Accordingly, even if the pat-down before us was justified at its inception, the search became impermissible in its scope when Officer Carreon reached into defendant’s pocket. People v. Nunn, 264 Cal.App.2d 919 [70 Cal.Rptr. 869], and People v. Kraps, 238 Cal.App.2d 675 [48 Cal.Rptr. 89], cited by the Attorney General, are inapposite in that they upheld searches incident to a valid arrest. In addition, the object felt in Nunn was hard. (264 Cal.App.2d at pp. 921, 925.)
The Attorney General suggests that defense counsel’s failure to object to Officer Carreon’s “conclusion[s]” amounted to a waiver of defendant’s contention that the officer’s suspicions were insufficient reasonably to support the intrusion into his pocket. Officer Carreon testified that he thrust his hand into defendant’s pocket after feeling the bag of loosely packed *665marijuana “[tjhinking it was a weapon” and pulled out “what I thought to be a weapon at the time.” There was no basis for objection on grounds that the responses quoted were conclusory (cf. Cope v. Davidson, 30 Cal.2d 193, 200 [180 P.2d 873, 171 A.L.R. 667]), as the officer merely testified as to what he thought—a fact relevant to the reasonableness of his intrusion (Sibron v. New York, supra, 392 U.S. at p. 64 [20 L.Ed.2d at p. 935]), but not determinative thereof (Terry v. Ohio, supra, 392 U.S. at pp. 21-22 [20 L.Ed.2d at pp. 905-906]).
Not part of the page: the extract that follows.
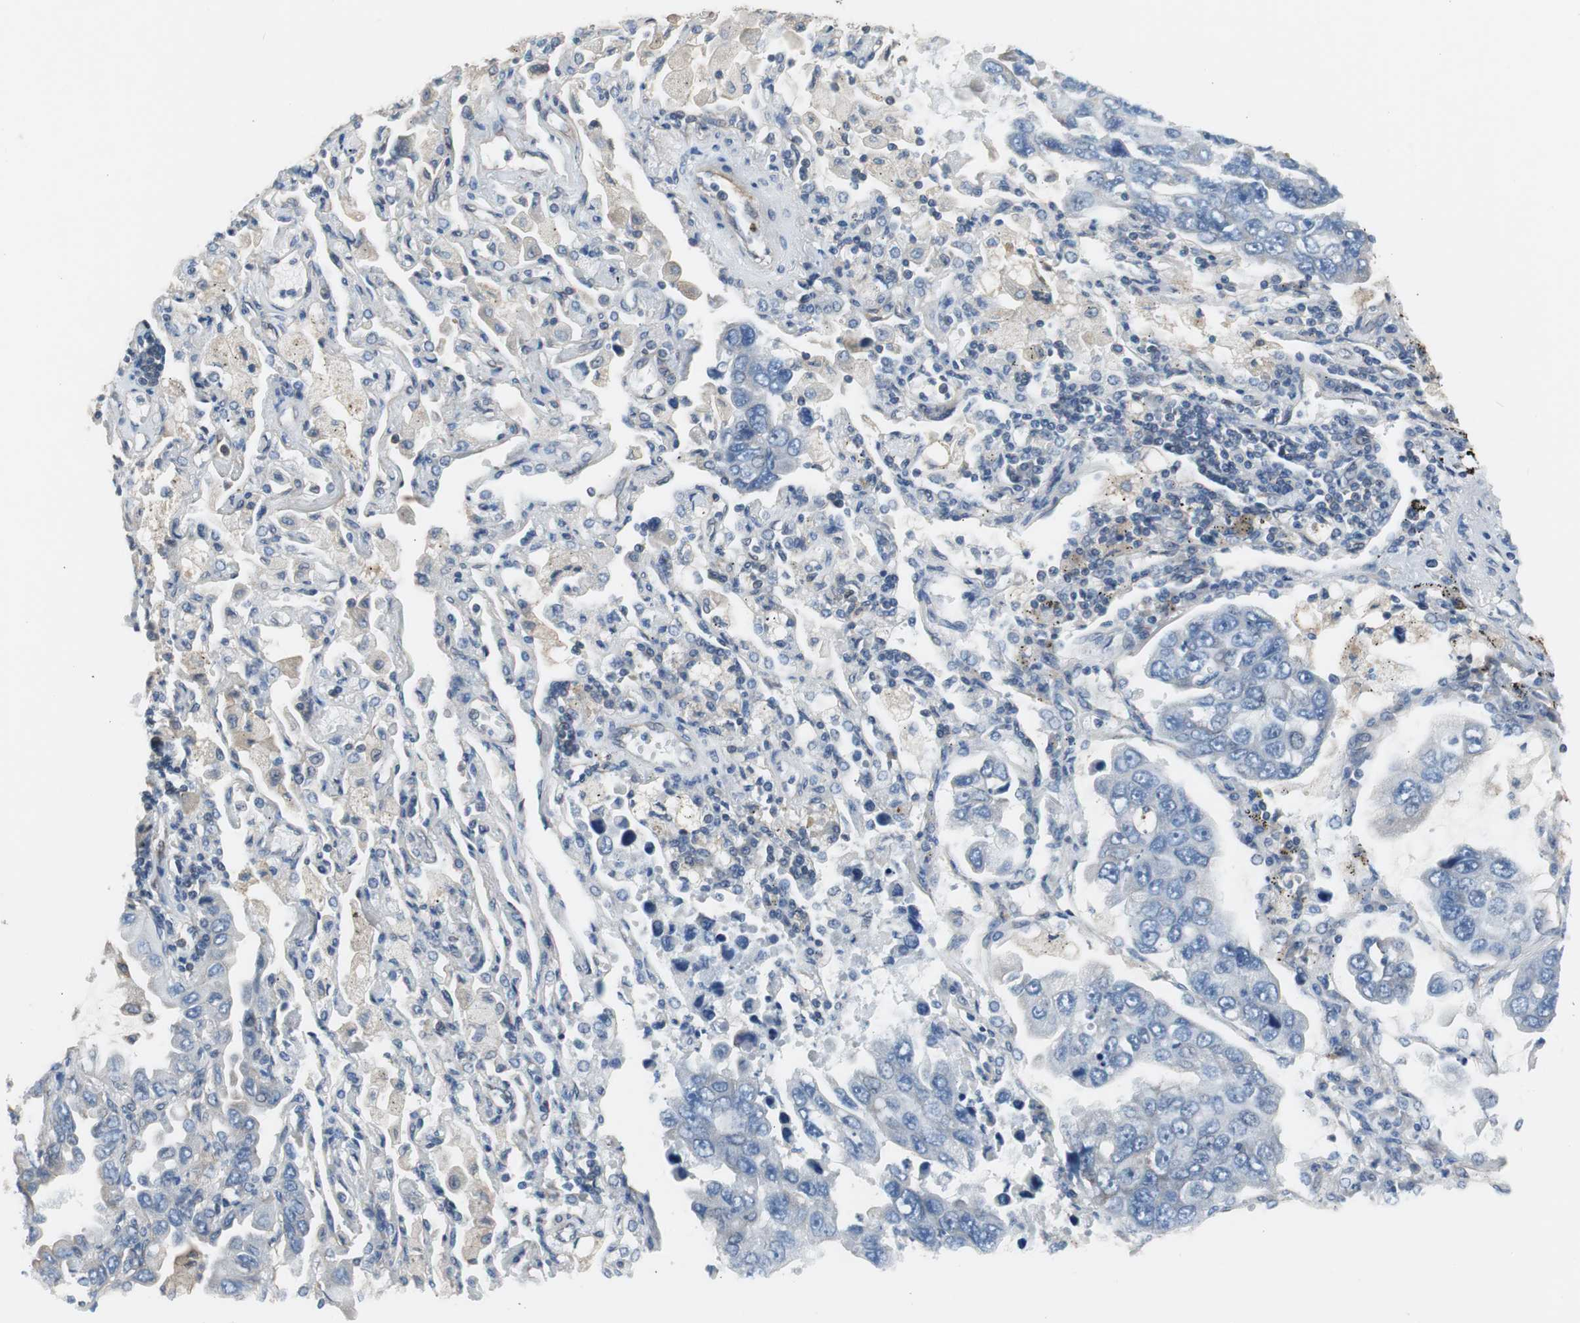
{"staining": {"intensity": "negative", "quantity": "none", "location": "none"}, "tissue": "lung cancer", "cell_type": "Tumor cells", "image_type": "cancer", "snomed": [{"axis": "morphology", "description": "Adenocarcinoma, NOS"}, {"axis": "topography", "description": "Lung"}], "caption": "Human adenocarcinoma (lung) stained for a protein using immunohistochemistry (IHC) displays no expression in tumor cells.", "gene": "KIF3B", "patient": {"sex": "male", "age": 64}}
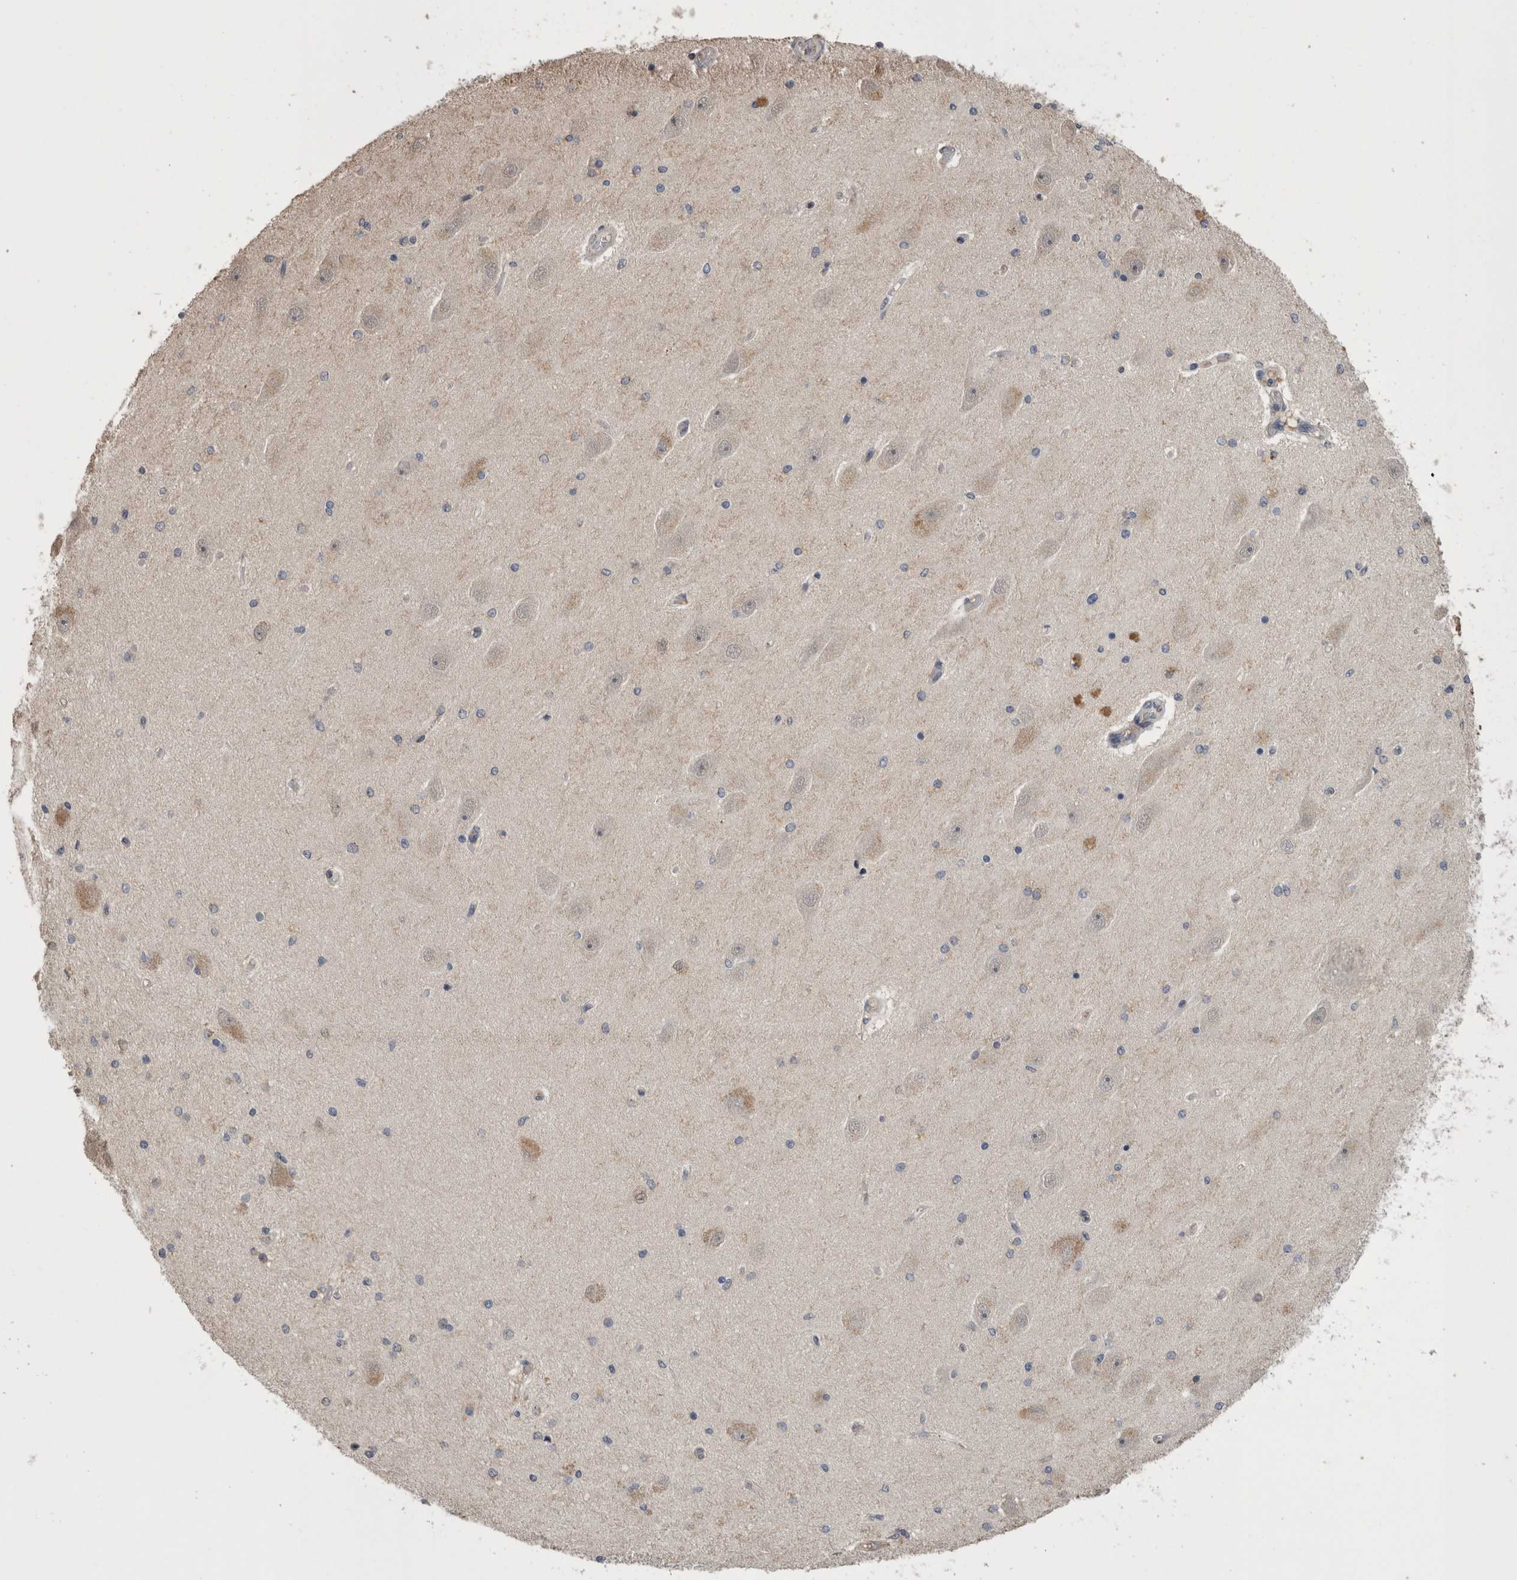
{"staining": {"intensity": "moderate", "quantity": "<25%", "location": "cytoplasmic/membranous"}, "tissue": "hippocampus", "cell_type": "Glial cells", "image_type": "normal", "snomed": [{"axis": "morphology", "description": "Normal tissue, NOS"}, {"axis": "topography", "description": "Hippocampus"}], "caption": "Immunohistochemical staining of unremarkable hippocampus displays <25% levels of moderate cytoplasmic/membranous protein expression in about <25% of glial cells. The staining was performed using DAB, with brown indicating positive protein expression. Nuclei are stained blue with hematoxylin.", "gene": "ANXA13", "patient": {"sex": "female", "age": 54}}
The People’s final argument is that the officers had probable cause to arrest defendant immediately before searching the interior of his pocket, and hence that the final search was incident to a valid arrest. However, it is clear that prior to discovering that the soft object was marijuana, the officers did not have probable cause for arrest, and “[i]t is axiomatic that an incident search may not precede an arrest and serve as part of its justification.” (Sibron v. New York, supra, 392 U.S. at p. 63 [20 L.Ed.2d at pp. 934-935].)
The trial court’s order setting aside the information and dismissing the case is affirmed.
Traynor, C. J., Tobriner, J., Mosk, J., and Sullivan, J., concurred.